Your goal —
Pull out each line of the data below that contains the word "infractions".

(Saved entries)
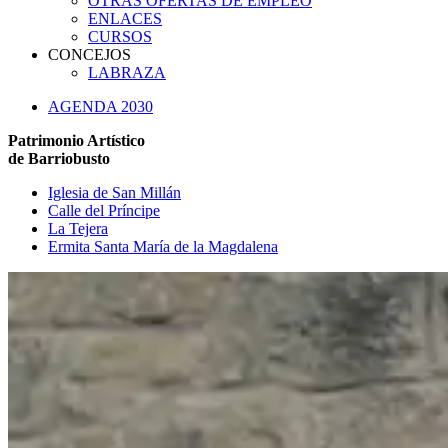
OTRAS OFERTAS DE EMPLEO
ENLACES
CURSOS
CONCEJOS
LABRAZA
AGENDA 2030
Patrimonio Artístico
de Barriobusto
Iglesia de San Millán
Calle del Príncipe
La Tejera
Ermita Santa María de la Magdalena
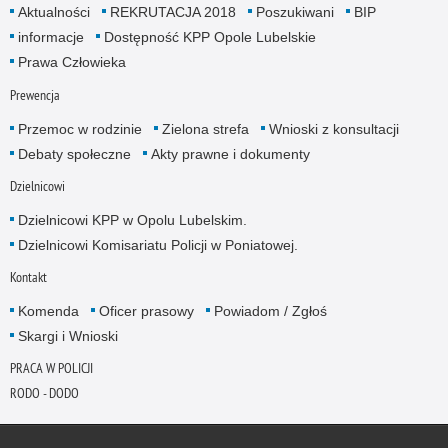
Aktualności
REKRUTACJA 2018
Poszukiwani
BIP
informacje
Dostępność KPP Opole Lubelskie
Prawa Człowieka
Prewencja
Przemoc w rodzinie
Zielona strefa
Wnioski z konsultacji
Debaty społeczne
Akty prawne i dokumenty
Dzielnicowi
Dzielnicowi KPP w Opolu Lubelskim.
Dzielnicowi Komisariatu Policji w Poniatowej.
Kontakt
Komenda
Oficer prasowy
Powiadom / Zgłoś
Skargi i Wnioski
PRACA W POLICJI
RODO - DODO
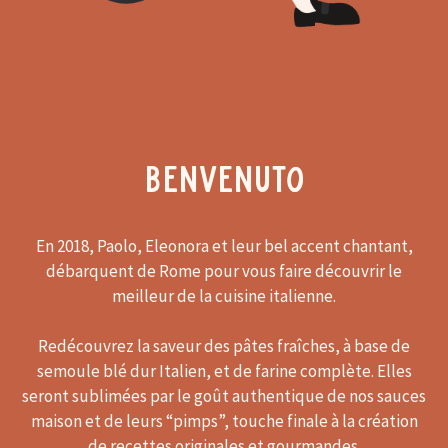
Benvenuto
En 2018, Paolo, Eleonora et leur bel accent chantant,
débarquent de Rome pour vous faire découvrir le
meilleur de la cuisine italienne.
Redécouvrez la saveur des pâtes fraîches, à base de
semoule blé dur Italien, et de farine complète. Elles
seront sublimées par le goût authentique de nos sauces
maison et de leurs “pimps”, touche finale à la création
de recettes originales et gourmandes.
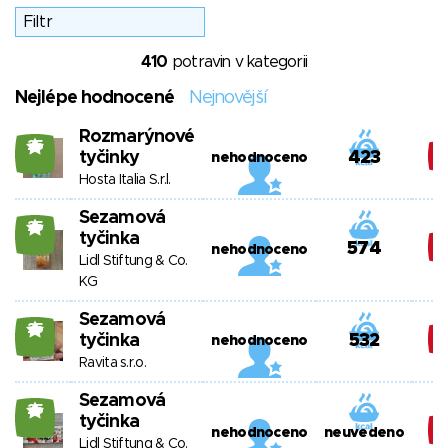
410
potravin v kategorii
Nejlépe hodnocené
Nejnovější
Rozmarýnové
25
tyčinky
423
nehodnoceno
Hosta Italia S.r.l.
Sezamová
25
tyčinka
574
nehodnoceno
Lidl Stiftung & Co.
KG
Sezamová
25
tyčinka
532
nehodnoceno
Ravita s.r.o.
Sezamová
25
tyčinka
nehodnoceno
neuvedeno
Lidl Stiftung & Co.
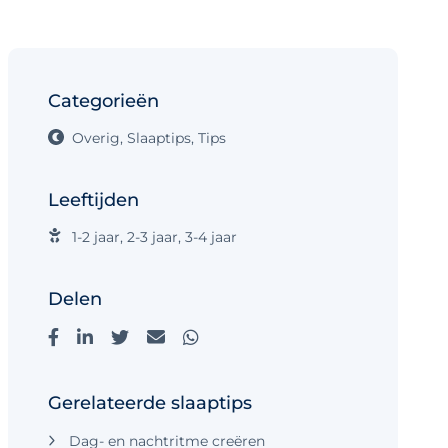
Categorieën
Overig
,
Slaaptips
,
Tips
Leeftijden
1-2 jaar
,
2-3 jaar
,
3-4 jaar
Delen
Gerelateerde slaaptips
Dag- en nachtritme creëren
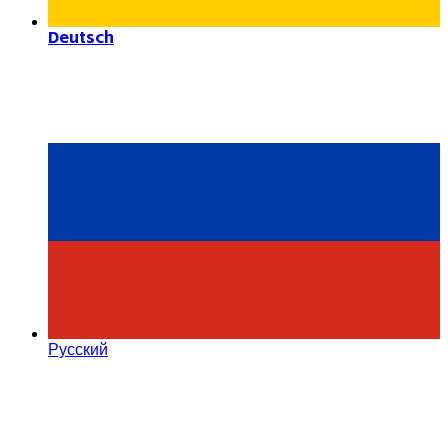
Deutsch
Русский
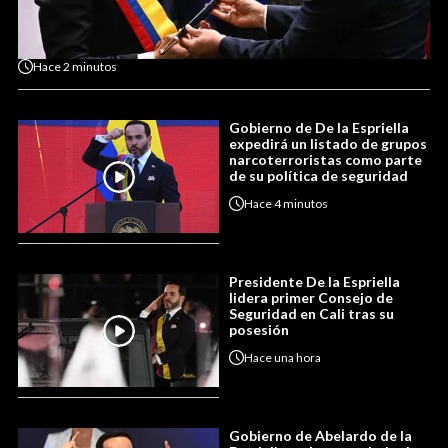
Hace
2 minutos
Gobierno de De la Espriella
expedirá un listado de grupos
narcoterroristas como parte
de su política de seguridad
Hace
4 minutos
Presidente De la Espriella
lidera primer Consejo de
Seguridad en Cali tras su
posesión
Hace
una hora
Gobierno de Abelardo de la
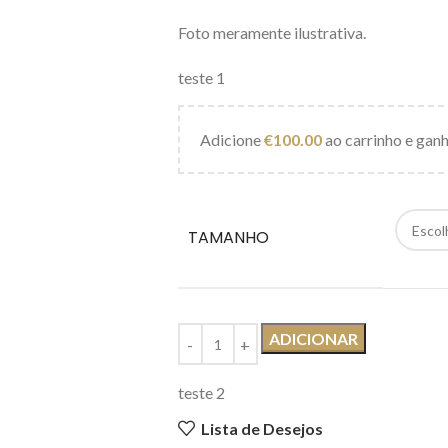
Foto meramente ilustrativa.
teste 1
Adicione
€
100.00
ao carrinho e ganh
TAMANHO
ADICIONAR
teste 2
Lista de Desejos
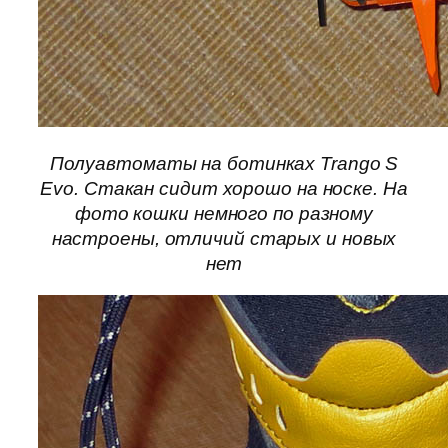
Полуавтоматы на ботинках Trango S
Evo. Стакан сидит хорошо на носке. На
фото кошки немного по разному
настроены, отличий старых и новых
нет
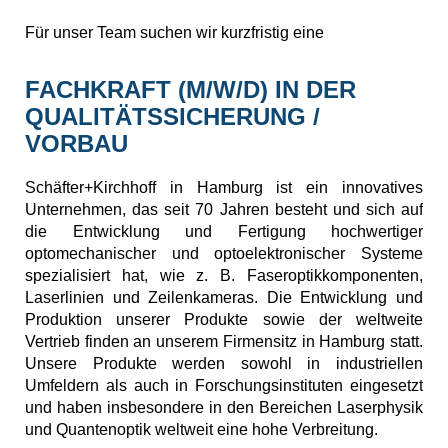
Für unser Team suchen wir kurzfristig eine
FACHKRAFT (M/W/D) IN DER
QUALITÄTSSICHERUNG /
VORBAU
Schäfter+Kirchhoff in Hamburg ist ein innovatives
Unternehmen, das seit 70 Jahren besteht und sich auf
die Entwicklung und Fertigung hochwertiger
optomechanischer und optoelektronischer Systeme
spezialisiert hat, wie z. B. Faseroptikkomponenten,
Laserlinien und Zeilenkameras. Die Entwicklung und
Produktion unserer Produkte sowie der weltweite
Vertrieb finden an unserem Firmensitz in Hamburg statt.
Unsere Produkte werden sowohl in industriellen
Umfeldern als auch in Forschungsinstituten eingesetzt
und haben insbesondere in den Bereichen Laserphysik
und Quantenoptik weltweit eine hohe Verbreitung.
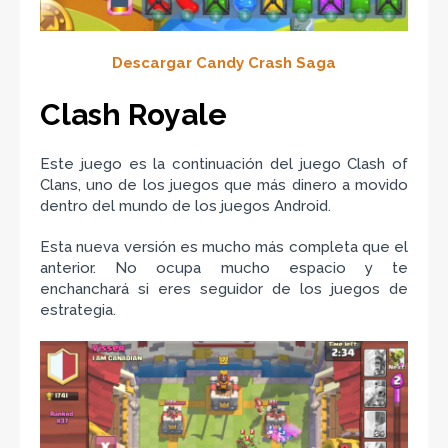
Descargar Candy Crash Saga
Clash Royale
Este juego es la continuación del juego Clash of
Clans, uno de los juegos que más dinero a movido
dentro del mundo de los juegos Android.
Esta nueva versión es mucho más completa que el
anterior. No ocupa mucho espacio y te
enchanchará si eres seguidor de los juegos de
estrategia.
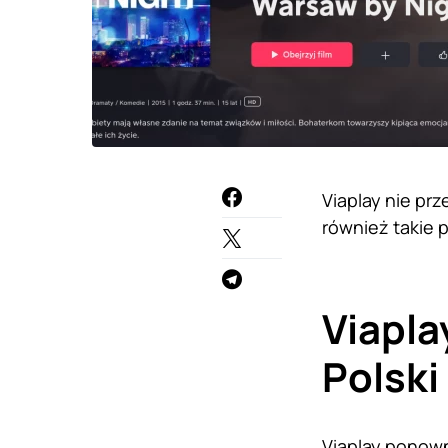
Viaplay nie prz
również takie 
Viapla
Polski
Viaplay ponow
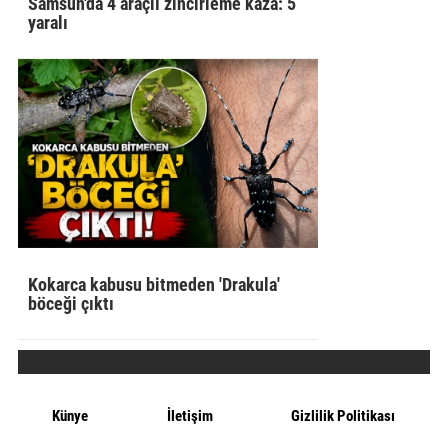
Samsun'da 4 araçlı zincirleme kaza: 5
yaralı
Kokarca kabusu bitmeden 'Drakula'
böceği çıktı
Künye
İletişim
Gizlilik Politikası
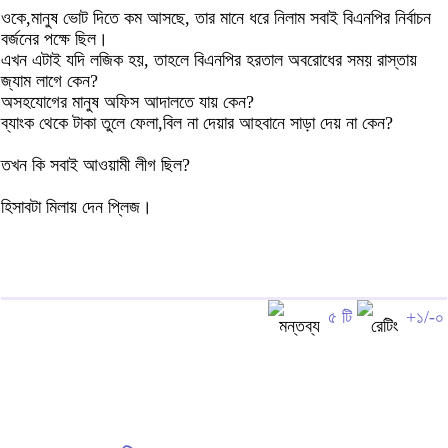
ওকে,মানুষ ভোট দিতে কম আসছে, তার মানে ধরে নিলাম সবাই বিএনপির নির্বাচন
বর্জনের পক্ষে ছিল।
এখন এটাই যদি লজিক হয়, তাহলে বিএনপির হরতাল অবরোধের সময় রাস্তায়
জ্যাম লাগে কেন?
অসহযোগের মানুষ অফিস আদালতে যায় কেন?
ব্যাংক থেকে টাকা তুলে ফেলা,বিল না দেয়ার আহবানে সাড়া দেয় না কেন?
তখন কি সবাই আওয়ামী লীগ ছিল?
হিসাবটা মিলায় দেন প্লিজ।
৫ টি
+১/-০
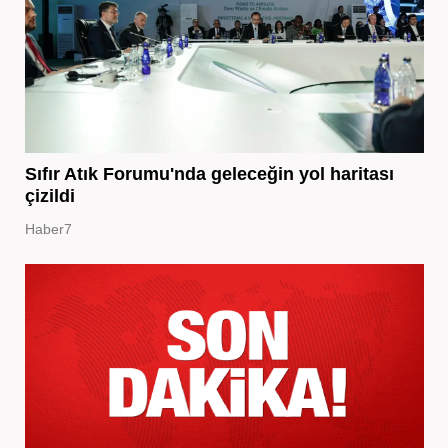
Sıfır Atık Forumu'nda geleceğin yol haritası
çizildi
Haber7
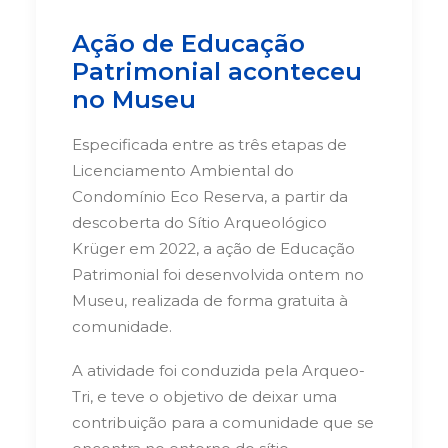
Ação de Educação
Patrimonial aconteceu
no Museu
Especificada entre as três etapas de
Licenciamento Ambiental do
Condomínio Eco Reserva, a partir da
descoberta do Sítio Arqueológico
Krüger em 2022, a ação de Educação
Patrimonial foi desenvolvida ontem no
Museu, realizada de forma gratuita à
comunidade.
A atividade foi conduzida pela Arqueo-
Tri, e teve o objetivo de deixar uma
contribuição para a comunidade que se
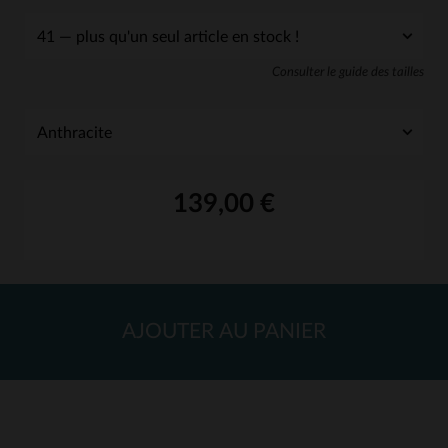
Consulter le guide des tailles
139,00 €
AJOUTER AU PANIER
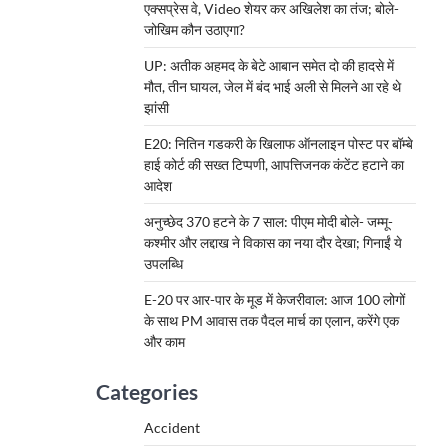
एक्सप्रेस वे, Video शेयर कर अखिलेश का तंज; बोले-
जोखिम कौन उठाएगा?
UP: अतीक अहमद के बेटे आबान समेत दो की हादसे में
मौत, तीन घायल, जेल में बंद भाई अली से मिलने आ रहे थे
झांसी
E20: नितिन गडकरी के खिलाफ ऑनलाइन पोस्ट पर बॉम्बे
हाई कोर्ट की सख्त टिप्पणी, आपत्तिजनक कंटेंट हटाने का
आदेश
अनुच्छेद 370 हटने के 7 साल: पीएम मोदी बोले- जम्मू-
कश्मीर और लद्दाख ने विकास का नया दौर देखा; गिनाईं ये
उपलब्धि
E-20 पर आर-पार के मूड में केजरीवाल: आज 100 लोगों
के साथ PM आवास तक पैदल मार्च का एलान, करेंगे एक
और काम
Categories
Accident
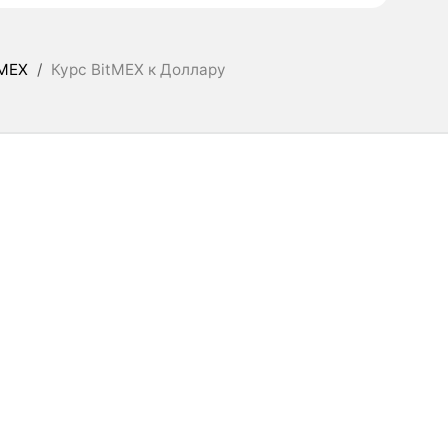
MEX
/
Курс BitMEX к Доллару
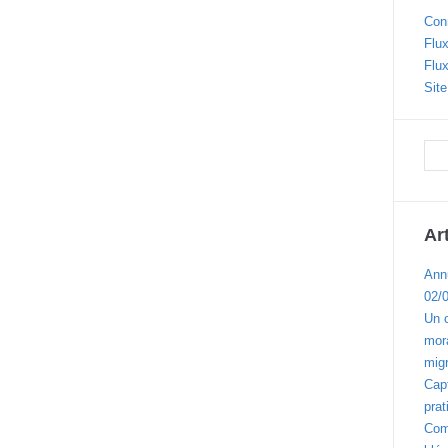
Con
Flux
Flu
Sit
Ar
Ann
02/
Un 
mora
migr
Cap
prat
Com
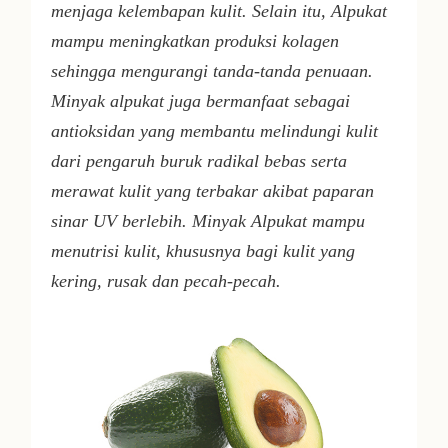
menjaga kelembapan kulit. Selain itu, Alpukat
mampu meningkatkan produksi kolagen
sehingga mengurangi tanda-tanda penuaan.
Minyak alpukat juga bermanfaat sebagai
antioksidan yang membantu melindungi kulit
dari pengaruh buruk radikal bebas serta
merawat kulit yang terbakar akibat paparan
sinar UV berlebih. Minyak Alpukat mampu
menutrisi kulit, khususnya bagi kulit yang
kering, rusak dan pecah-pecah.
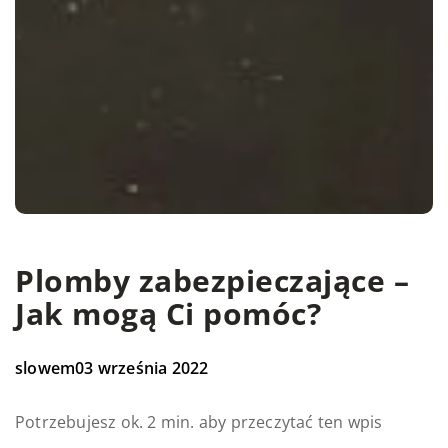
Plomby zabezpieczające –
Jak mogą Ci pomóc?
slowem
03 września 2022
Potrzebujesz ok. 2 min. aby przeczytać ten wpis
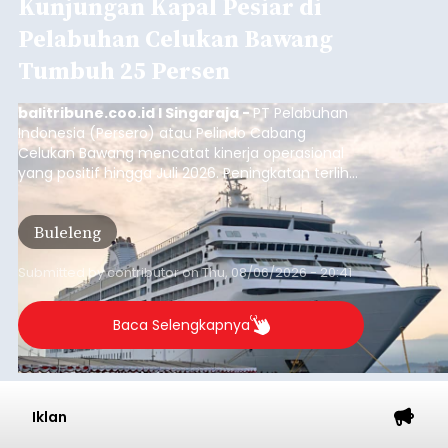
Kunjungan Kapal Pesiar di
Pelabuhan Celukan Bawang
Tumbuh 25 Persen
balitribune.coo.id I Singaraja -
PT Pelabuhan
Indonesia (Persero) atau Pelindo Cabang
Celukan Bawang mencatat kinerja operasional
yang positif hingga Juli 2026. Peningkatan terlihat
dari arus kapal yang mencapai 1,48 juta Gross
Tonnage (GT), atau tumbuh 12,4 persen
Buleleng
dibandingkan periode yang sama tahun lalu
yang tercatat sebesar 1,32 juta GT.
Submitted by
contributor
on
Thu, 08/06/2026 - 20:41
Baca Selengkapnya
Iklan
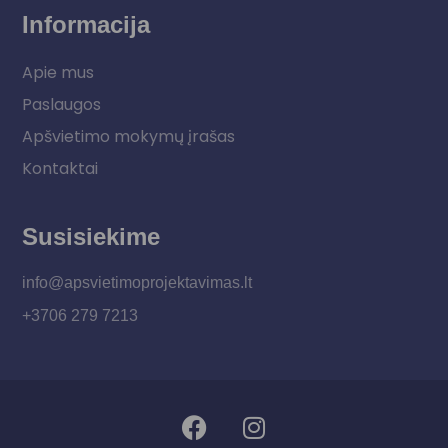
Informacija
Apie mus
Paslaugos
Apšvietimo mokymų įrašas
Kontaktai
Susisiekime
info@apsvietimoprojektavimas.lt
+3706 279 7213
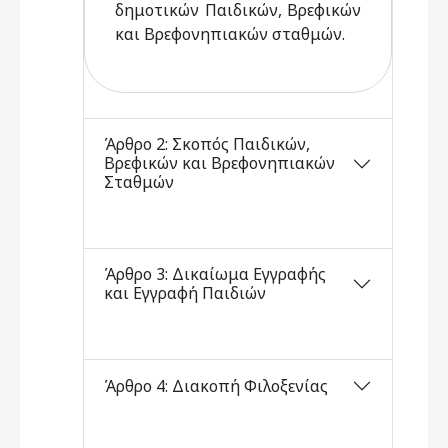
δημοτικών Παιδικών, Βρεφικών
και Βρεφονηπιακών σταθμών.
Άρθρο 2: Σκοπός Παιδικών,
Βρεφικών και Βρεφονηπιακών
Σταθμών
Άρθρο 3: Δικαίωμα Εγγραφής
και Εγγραφή Παιδιών
Άρθρο 4: Διακοπή Φιλοξενίας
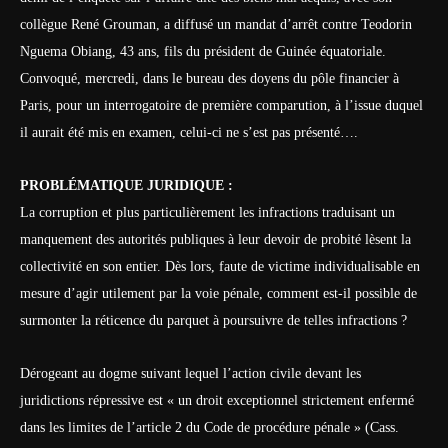
collègue René Grouman, a diffusé un mandat d’arrêt contre Teodorin
Nguema Obiang, 43 ans, fils du président de Guinée équatoriale.
Convoqué, mercredi, dans le bureau des doyens du pôle financier à
Paris, pour un interrogatoire de première comparution, à l’issue duquel
il aurait été mis en examen, celui-ci ne s’est pas présenté….
PROBLÉMATIQUE JURIDIQUE :
La corruption et plus particulièrement les infractions traduisant un
manquement des autorités publiques à leur devoir de probité lèsent la
collectivité en son entier. Dès lors, faute de victime individualisable en
mesure d’agir utilement par la voie pénale, comment est-il possible de
surmonter la réticence du parquet à poursuivre de telles infractions ?
Dérogeant au dogme suivant lequel l’action civile devant les
juridictions répressive est « un droit exceptionnel strictement enfermé
dans les limites de l’article 2 du Code de procédure pénale » (Cass.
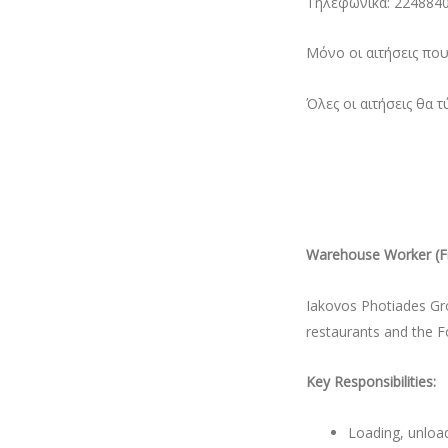
Τηλεφωνικά: 22488400
Μόνο οι αιτήσεις πο
Όλες οι αιτήσεις θα 
Warehouse Worker (F
Iakovos Photiades Gro
restaurants and the Fo
Key Responsibilities:
Loading, unload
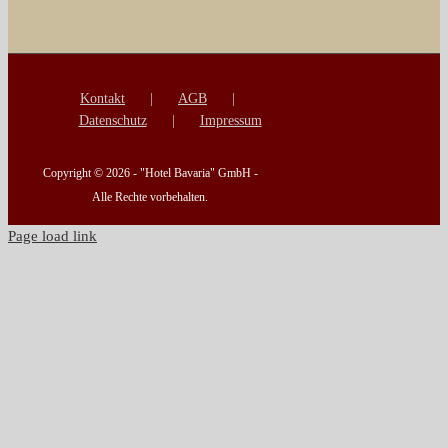
Kontakt
AGB
Datenschutz
Impressum
Copyright ©
2026 - "Hotel Bavaria" GmbH -
Alle Rechte vorbehalten.
Page load link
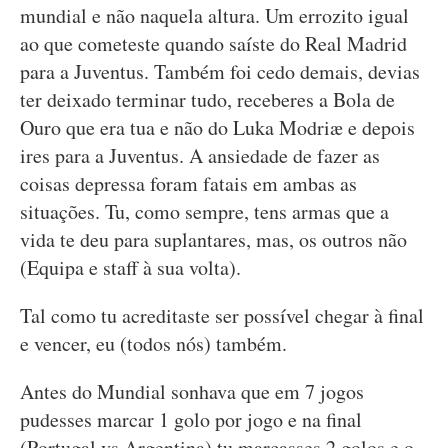
mundial e não naquela altura. Um errozito igual
ao que cometeste quando saíste do Real Madrid
para a Juventus. Também foi cedo demais, devias
ter deixado terminar tudo, receberes a Bola de
Ouro que era tua e não do Luka Modriæ e depois
ires para a Juventus. A ansiedade de fazer as
coisas depressa foram fatais em ambas as
situações. Tu, como sempre, tens armas que a
vida te deu para suplantares, mas, os outros não
(Equipa e staff à sua volta).
Tal como tu acreditaste ser possível chegar à final
e vencer, eu (todos nós) também.
Antes do Mundial sonhava que em 7 jogos
pudesses marcar 1 golo por jogo e na final
(Portugal vs Argentina) tu marcasses 2 golos e o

Expected answer —
La corruption et plus particulièrement les infractions traduisant un
surmonter la réticence du parquet à poursuivre de telles infractions ?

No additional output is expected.